Records from a data source
┄┄┄┄┄┄┄┄┄┄┄┄┄┄┄┄┄┄┄┄

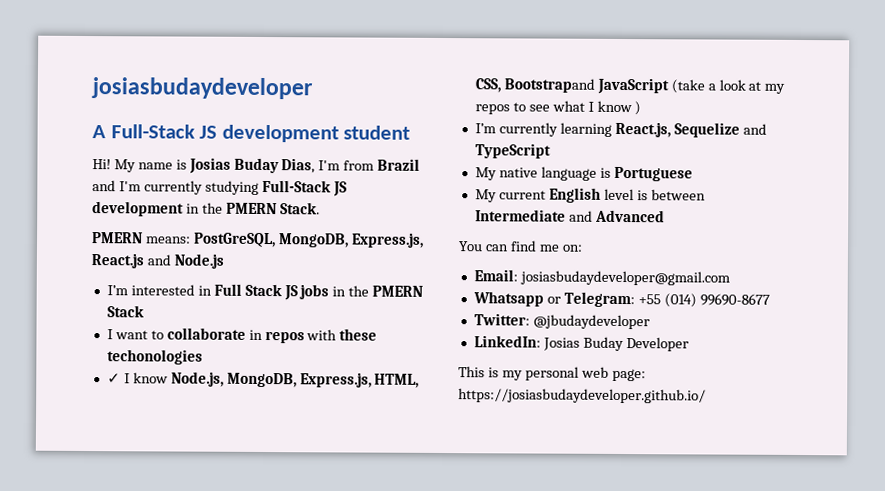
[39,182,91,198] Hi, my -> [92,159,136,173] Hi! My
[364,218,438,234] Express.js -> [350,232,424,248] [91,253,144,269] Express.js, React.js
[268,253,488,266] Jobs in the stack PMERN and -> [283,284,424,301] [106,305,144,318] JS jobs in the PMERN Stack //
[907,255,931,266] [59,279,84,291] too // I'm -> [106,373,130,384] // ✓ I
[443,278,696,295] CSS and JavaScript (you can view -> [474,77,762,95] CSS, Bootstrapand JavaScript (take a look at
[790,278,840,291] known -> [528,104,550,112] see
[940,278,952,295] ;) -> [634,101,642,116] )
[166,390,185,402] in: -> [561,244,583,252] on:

┄┄┄┄┄┄┄┄┄┄┄┄┄┄┄┄┄┄┄┄

Work request: Every line above is to be reproduced verbatim, and the pictures are to be omitted.

Result for this task:
[39,182,91,198] Hi, my -> [92,159,136,173] Hi! My
[364,218,438,234] Express.js -> [350,232,424,248] [91,253,144,269] Express.js, React.js
[268,253,488,266] Jobs in the stack PMERN and -> [283,284,424,301] [106,305,144,318] JS jobs in the PMERN Stack //
[907,255,931,266] [59,279,84,291] too // I'm -> [106,373,130,384] // ✓ I
[443,278,696,295] CSS and JavaScript (you can view -> [474,77,762,95] CSS, Bootstrapand JavaScript (take a look at
[790,278,840,291] known -> [528,104,550,112] see
[940,278,952,295] ;) -> [634,101,642,116] )
[166,390,185,402] in: -> [561,244,583,252] on:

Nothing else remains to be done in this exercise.